目の前を人々が必死の形相で駆け抜けていく。まだ状況が飲み込めてない人は、俺達みたいに脇にどいたり、とりあえず流れに従って逃げたりしている。なかには誰かとぶつかって転ぶ人もいた。子供の泣き声も聞こえてくる。軽いパニック状態だ。出店で働いている人達は目を丸くして、その光景を眺めている。
「げぇほ、げぇほ! ……ん? 着信?」
咳き込んでいた奏先生は両手に持っている食べ物を地面に降ろすと、ズボンのポケットからケータイを取り出して耳に当てる。
先生は瞠目すると、上擦った声でなにやら話しはじめた。
「あの、先輩……もう握ってくれなくても大丈夫ですから」
「あぁ、悪い」
名残惜しくはあるが、仁美のほっそりとした右手首から手を離す。できればずっと握っていたかったよ。

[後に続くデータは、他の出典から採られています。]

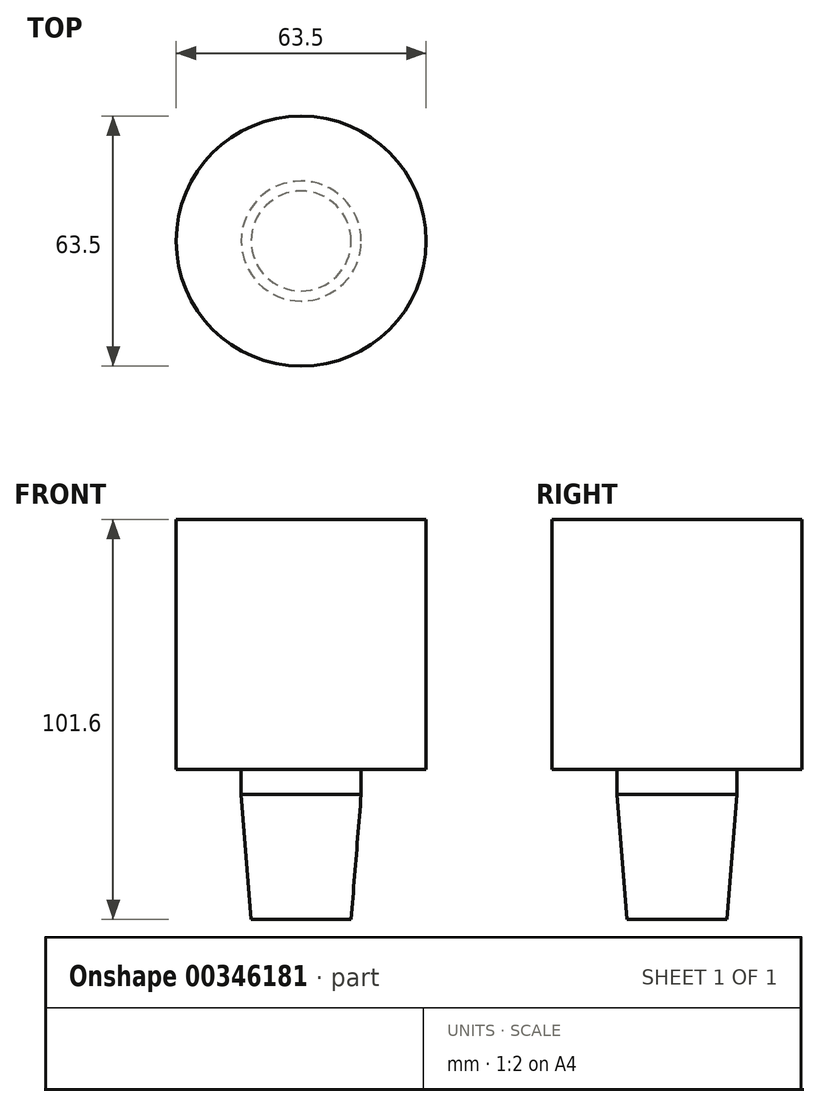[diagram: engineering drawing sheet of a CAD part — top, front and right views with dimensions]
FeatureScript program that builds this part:
annotation { "Feature Type Name" : "Feature", "Feature Type Description" : "" }
export const myFeature = defineFeature(function(context is Context, id is Id, definition is map)
    precondition{}
    {
        {
            var Q0;
            Q0=qCreatedBy(makeId("Front.planeOp"),FACE);
            var sketch = newSketch(context, id + "F0", { "sketchPlane" : qUnion([Q0])});
            skLineSegment(sketch, "E0", {"start": v(0, 0) * mm, "end": v(0, -101.6) * mm});
            skLineSegment(sketch, "E1", {"start": v(0, -101.6) * mm, "end": v(12.7, -101.6) * mm});
            skLineSegment(sketch, "E2", {"start": v(12.7, -101.6) * mm, "end": v(15.24, -69.85) * mm});
            skLineSegment(sketch, "E3", {"start": v(15.24, -69.85) * mm, "end": v(15.24, -63.5) * mm});
            skLineSegment(sketch, "E4", {"start": v(15.24, -63.5) * mm, "end": v(31.75, -63.5) * mm});
            skLineSegment(sketch, "E5", {"start": v(31.75, -63.5) * mm, "end": v(31.75, 0) * mm});
            skLineSegment(sketch, "E6", {"start": v(31.75, 0) * mm, "end": v(0, 0) * mm});
            skSolve(sketch);
        }
        {
            var Q0;
            Q0 = qSketchRegion(id + "F0", true);
            var Q1;
            Q1=sQuery(id+"F0.wireOp",EDGE,"E0");
            revolve(context, id + "F1", {"entities" : qUnion([Q0]), "axis" : qUnion([Q1]), "revolveType" : RevolveType.FULL});
        }
    });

仁美は照れ臭そうに俺から目をそらすと、肩をすぼめてミケチヨをぎゅっと抱きしめた。
ピコンと音が鳴る。仁美の好感度が『10→11』にあがった。
さっきのは、どうしょうもない。自分を許してあげようと思う。
奏先生は話が終わったようで着信を切ると、一度だけ咳払いをした。
ケータイをポケットにしまって、俺達に向き直る。
「噂になっている黒い怪獣が、あちこちで出現しているそうだ」
あちこちって……あの黒い怪獣は一体だけじゃないのか?
大量に出現させた怪獣を同時に操れるとしたら、それはとんでもない能力者だ。
黒い怪獣のことは立花も知っていたようで面食らっている。
雛子は相変わらずにこにこしたままだが、こいつは耳ざといので怪獣のことは既知しているだろう。

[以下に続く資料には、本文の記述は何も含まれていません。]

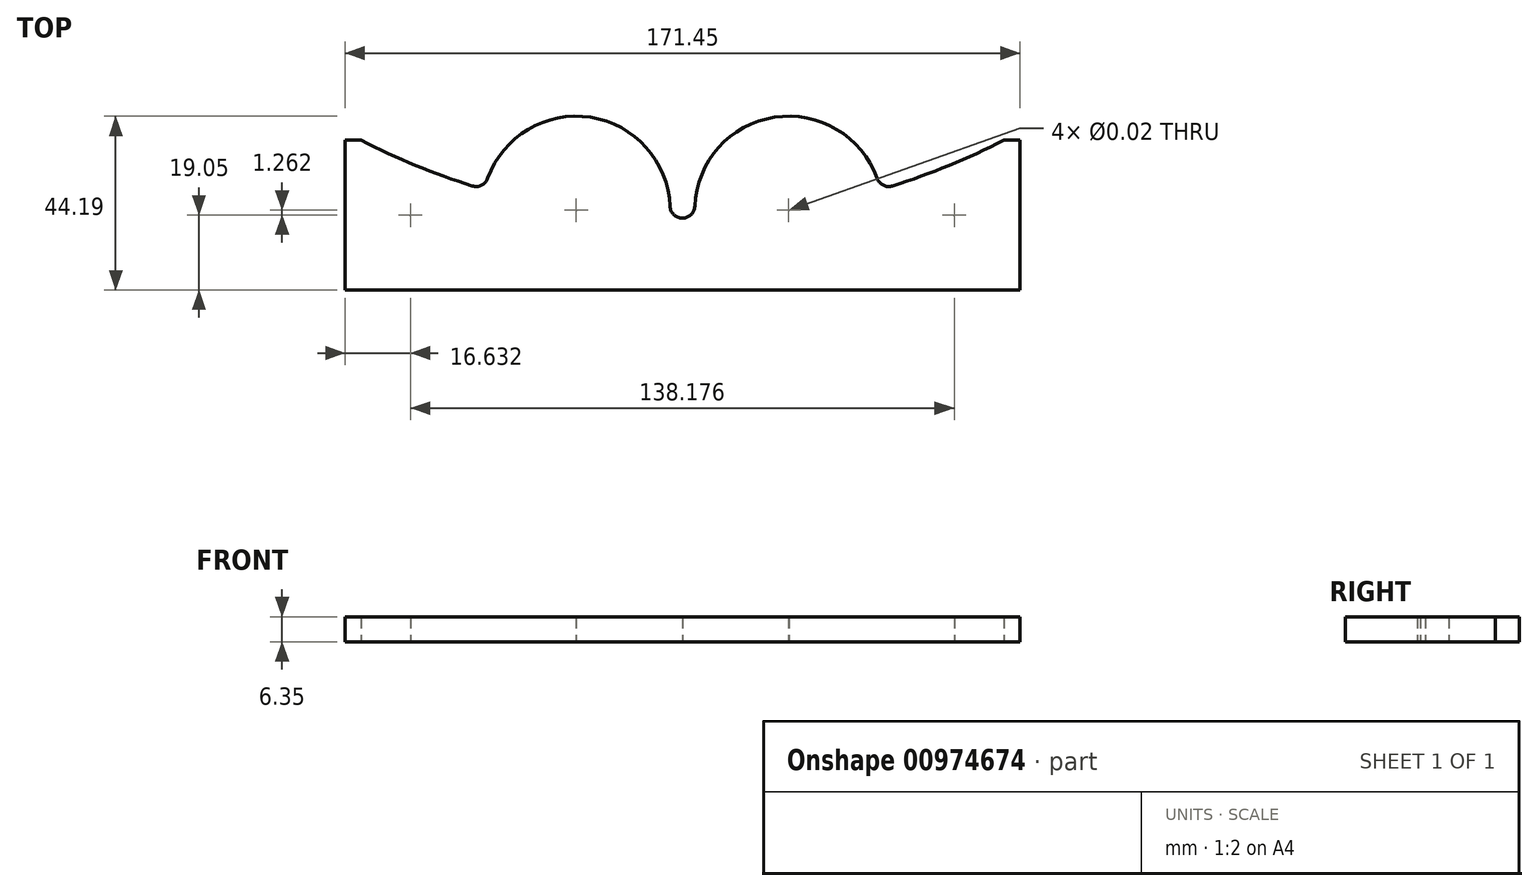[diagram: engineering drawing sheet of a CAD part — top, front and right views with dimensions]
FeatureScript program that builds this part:
annotation { "Feature Type Name" : "Feature", "Feature Type Description" : "" }
export const myFeature = defineFeature(function(context is Context, id is Id, definition is map)
    precondition{}
    {
        {
            var Q0;
            Q0=qCreatedBy(makeId("Top.planeOp"),FACE);
            var sketch = newSketch(context, id + "F0", { "sketchPlane" : qUnion([Q0])});
            skLineSegment(sketch, "E0.bottom", {"start": v(-85.73, 19.05) * mm, "end": v(-81.64, 19.05) * mm});
            skLineSegment(sketch, "E0.top", {"start": v(-85.73, -19.05) * mm, "end": v(85.73, -19.05) * mm});
            skLineSegment(sketch, "E0.left", {"start": v(-85.73, 19.05) * mm, "end": v(-85.73, -19.05) * mm});
            skLineSegment(sketch, "E0.right", {"start": v(85.73, 19.05) * mm, "end": v(85.73, -19.05) * mm});
            skPoint(sketch, "E0.middle", {"position": v(0, 0) * mm});
            skLineSegment(sketch, "E1", {"start": v(-134.55, 0) * mm, "end": v(120.86, 0) * mm, "construction": true});
            skPoint(sketch, "E1.startSnap0", {"position": v(-85.73, 0) * mm});
            skLineSegment(sketch, "E2", {"start": v(0, 177) * mm, "end": v(0, -88.85) * mm, "construction": true});
            skLineSegment(sketch, "E3.0", {"start": v(-134.55, 177) * mm, "end": v(120.86, 177) * mm, "construction": true});
            skPoint(sketch, "E4.orphan", {"position": v(0, 100.83) * mm});
            skArc(sketch, "E5", {"start": v(-81.64, 19.05) * mm, "mid": v(-66.27, 12.01) * mm, "end": v(-50.3, 6.46) * mm});
            skLineSegment(sketch, "E6.0", {"start": v(-27, 177) * mm, "end": v(-27, -88.85) * mm, "construction": true});
            skArc(sketch, "E7", {"start": v(-3.21, -0.77) * mm, "mid": v(-26.61, 25.13) * mm, "end": v(-50.84, 0) * mm});
            skArc(sketch, "E8.MirrorC", {"start": v(3.21, -0.77) * mm, "mid": v(23.37, 24.86) * mm, "end": v(50.3, 6.46) * mm});
            skLineSegment(sketch, "E9.trimOffspring", {"start": v(81.64, 19.05) * mm, "end": v(85.73, 19.05) * mm});
            skLineSegment(sketch, "E10.trimOffspring", {"start": v(11.07, 19.05) * mm, "end": v(42.93, 19.05) * mm});
            skArc(sketch, "E11.trimOffspring", {"start": v(50.3, 6.46) * mm, "mid": v(66.27, 12.01) * mm, "end": v(81.64, 19.05) * mm});
            skArc(sketch, "E12.trimOffspring", {"start": v(-3.21, -0.77) * mm, "mid": v(0, -0.8) * mm, "end": v(3.21, -0.77) * mm});
            skArc(sketch, "E13.trimOffspring", {"start": v(-39.55, -19.05) * mm, "mid": v(-33.52, -21.7) * mm, "end": v(-27, -22.61) * mm});
            skLineSegment(sketch, "E14.trimOffspring", {"start": v(-42.93, 19.05) * mm, "end": v(0, 19.05) * mm});
            skLineSegment(sketch, "E15.0", {"start": v(-69.09, 177) * mm, "end": v(-69.09, -88.85) * mm, "construction": true});
            skPoint(sketch, "E16", {"position": v(-69.09, 0) * mm});
            skPoint(sketch, "E17.MirrorP", {"position": v(69.09, 0) * mm});
            skSolve(sketch);
        }
        {
            var Q0;
            Q0 = qSketchRegion(id + "F0", true);
            extrude(context, id + "F1", {"entities" : qUnion([Q0]), "depth" : 6.35 * mm, "offsetDistance" : 25.4 * mm});
        }
        {
            var Q0;
            Q0=makeQuery(id+"F1.opExtrude","SWEPT_EDGE",EDGE,{"disambiguationData":[OSD([sQuery(id+"F0.wireOp",EDGE,"E8.MirrorC"),sQuery(id+"F0.wireOp",EDGE,"E11.trimOffspring")])]});
            var Q1;
            Q1=makeQuery(id+"F1.opExtrude","SWEPT_EDGE",EDGE,{"disambiguationData":[OSD([sQuery(id+"F0.wireOp",EDGE,"E8.MirrorC"),sQuery(id+"F0.wireOp",EDGE,"E12.trimOffspring")])]});
            var Q2;
            Q2=makeQuery(id+"F1.opExtrude","SWEPT_EDGE",EDGE,{"disambiguationData":[OSD([sQuery(id+"F0.wireOp",EDGE,"E7"),sQuery(id+"F0.wireOp",EDGE,"E12.trimOffspring")])]});
            var Q3;
            Q3=makeQuery(id+"F1.opExtrude","SWEPT_EDGE",EDGE,{"disambiguationData":[OSD([sQuery(id+"F0.wireOp",EDGE,"E5"),sQuery(id+"F0.wireOp",EDGE,"E7")])]});
            fillet(context, id + "F2", {"entities" : qUnion([Q0, Q1, Q2, Q3]), "radius" : 3.17 * mm, "tangentPropagation" : true, "allowEdgeOverflow" : false});
        }
        {
            var Q0;
            Q0=sQuery(id+"F0.wireOp",VERTEX,"E16");
            var Q1;
            Q1=sQuery(id+"F0.wireOp",VERTEX,"E7.center");
            var Q2;
            Q2=sQuery(id+"F0.wireOp",VERTEX,"E8.MirrorC.center");
            var Q3;
            Q3=sQuery(id+"F0.wireOp",VERTEX,"E17.MirrorP");
            var Q4;
            Q4=makeQuery(id+"F1.opExtrude","SWEPT_BODY",BODY,{"disambiguationData":[OSD([sQuery(id+"F0.wireOp",EDGE,"E0.bottom"),sQuery(id+"F0.wireOp",EDGE,"E0.top"),sQuery(id+"F0.wireOp",EDGE,"E0.left"),sQuery(id+"F0.wireOp",EDGE,"E0.right"),sQuery(id+"F0.wireOp",EDGE,"E5"),sQuery(id+"F0.wireOp",EDGE,"E7"),sQuery(id+"F0.wireOp",EDGE,"E8.MirrorC"),sQuery(id+"F0.wireOp",EDGE,"E9.trimOffspring"),sQuery(id+"F0.wireOp",EDGE,"E11.trimOffspring"),sQuery(id+"F0.wireOp",EDGE,"E12.trimOffspring")])]});
            hole(context, id + "F3", {"style" : HoleStyle.SIMPLE, "endStyle" : HoleEndStyle.THROUGH, "oppositeDirection" : true, "standardTappedOrClearance" : lookupTablePath({ "standard" : "ANSI", "size" : "9/16 (0.56)", "type" : "Drilled" }), "standardBlindInLast" : lookupTablePath({ "standard" : "ANSI", "size" : "9/16 (0.56)", "type" : "Drilled" }), "holeDiameter" : 9 / 406.4 * mm, "majorDiameter" : 6.35 * mm, "isTappedThrough" : true, "tappedDepth" : 7.9 * mm, "tapClearance" : 3, "startFromSketch" : true, "locations" : qUnion([Q0, Q1, Q2, Q3]), "scope" : qUnion([Q4])});
        }
    });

「すでに調和機構が動き出している。一般人はすみやかに安全な場所に避難するようにとの通達だ。そのうち戦闘部隊が駆けつけて、事態は収束するだろう」
調和機構の手にかかれば、騒ぎも数時間で収まるみたいだ。
「さっき鳥居の向こうからたくさん人が逃げてきましたけど……」
「朝倉の推測どおり、この先の神社にも黒い怪獣が出現したそうだ」
どうりでみんな一斉に逃げ出してきたわけだ。
「一応おまえらの教師として警告しておくぞ。危ないから神社にはいくなよ~(棒読み)。よし、ちゃんと注意したからな。これでいざってときに責任を逃れやすくなった」
理由がクズだった。
誰だよ、こんな人を特別顧問にしたの。
「わたしはここらの出店で働いている人や、まだ残っている人達に避難を呼びかけてから神社に向かうつもりだ」
奏先生は眼鏡のブリッジを押しあげると、俺に目配せしてくる。
……わかってますよ。可能性は低いが、神社に行けば能力者の手がかりがつかめるかもしれないってことでしょ。

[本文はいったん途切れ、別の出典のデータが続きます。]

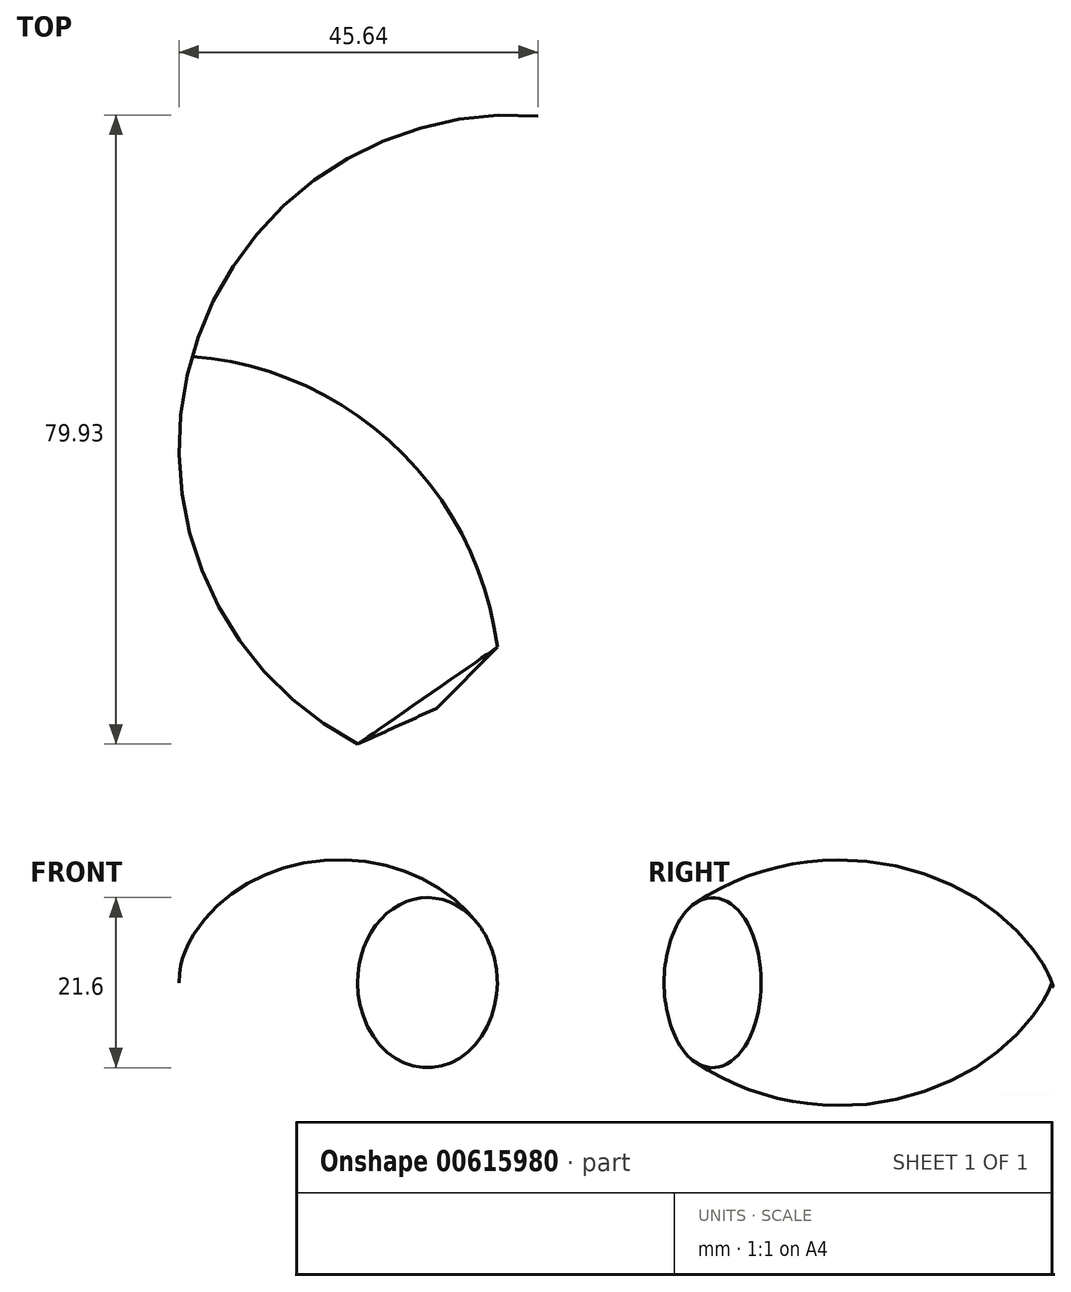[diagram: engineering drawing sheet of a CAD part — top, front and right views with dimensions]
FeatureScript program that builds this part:
annotation { "Feature Type Name" : "Feature", "Feature Type Description" : "" }
export const myFeature = defineFeature(function(context is Context, id is Id, definition is map)
    precondition{}
    {
        {
            var Q0;
            Q0=qCreatedBy(makeId("Top.planeOp"),FACE);
            var sketch = newSketch(context, id + "F0", { "sketchPlane" : qUnion([Q0])});
            skArc(sketch, "E0", {"start": v(-21.06, 49.26) * mm, "mid": v(-19.3, 20.88) * mm, "end": v(0, 0) * mm});
            skLineSegment(sketch, "E1", {"start": v(0, 0) * mm, "end": v(10, 4.53) * mm});
            skLineSegment(sketch, "E2", {"start": v(10, 4.53) * mm, "end": v(-21.06, 49.26) * mm});
            skSolve(sketch);
        }
        {
            var Q0;
            Q0=makeQuery(id+"F0.imprint","IMPRINT",FACE,{"disambiguationData":[TD([[makeQuery(id+"F0.imprint","IMPRINT",EDGE,{"derivedFrom":sQuery(id+"F0.wireOp",EDGE,"E0")}),1.0]])]});
            var Q1;
            Q1=sQuery(id+"F0.wireOp",EDGE,"E2");
            revolve(context, id + "F1", {"entities" : qUnion([Q0]), "axis" : qUnion([Q1]), "revolveType" : RevolveType.FULL});
        }
    });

「えっと、じゃあ俺もついていきます。先生一人じゃ心配ですから」
「おいおい朝倉。無理してついてくることはないんだぞ? まったく、そんなについてきたいのか? そんなにわたしが心配か? しょうがないな、そこまで言うなら連れて行ってやろう。やれやれ、生徒に慕われすぎるというのも考えものだな」
うぜえええええええええええええええええええええええ!
……とはおくびにも出さない俺、マジ偉い。
「力を授かった者として、この事態を放ってはおけないわね」
「あっ、じゃあわたしも行きます。おもしろそうなんで」
「おまえらも来るつもりか? 危ないぞ?」
「凡人にとっては危険でも、完璧美少女であるこのわたしにとっては恐れるに足りないことだわ。わたしってほら、天才だもの」
「友則さんと奏ちゃんが慌てふためく様を、ぜひともそばで見たいです」
こいつらはすごく頼りになるのに、すごく連れていきたくないな。パーティ編制を変えたいよ。
「仁美はどうする?」
「わたしは……」
一度だけ顔をうつむけて仁美は迷うが。
「……行きます」
一緒に戦うことを選択した。
「へぇ~、意外だね。てっきりひとみんは来ないかと思ってたよ。だってひとみん、異能力を使うの嫌いでしょ? 今日の特別授業でも使おうとしなかったし。無理についてくる必要はないんじゃないかな?」
「特別授業と今とでは、状況が違いますから」
雛子の挑発に苛立っているようだが、仁美は冷めた口調で受け流した。
戦うことが嫌いなくせに、困っている人がいたら、やっぱり放っておけないんだな。
「では行くぞ」
奏先生の号令に従い、まだ残っている人達に避難を呼びかけつつ、俺達は神社を目指した。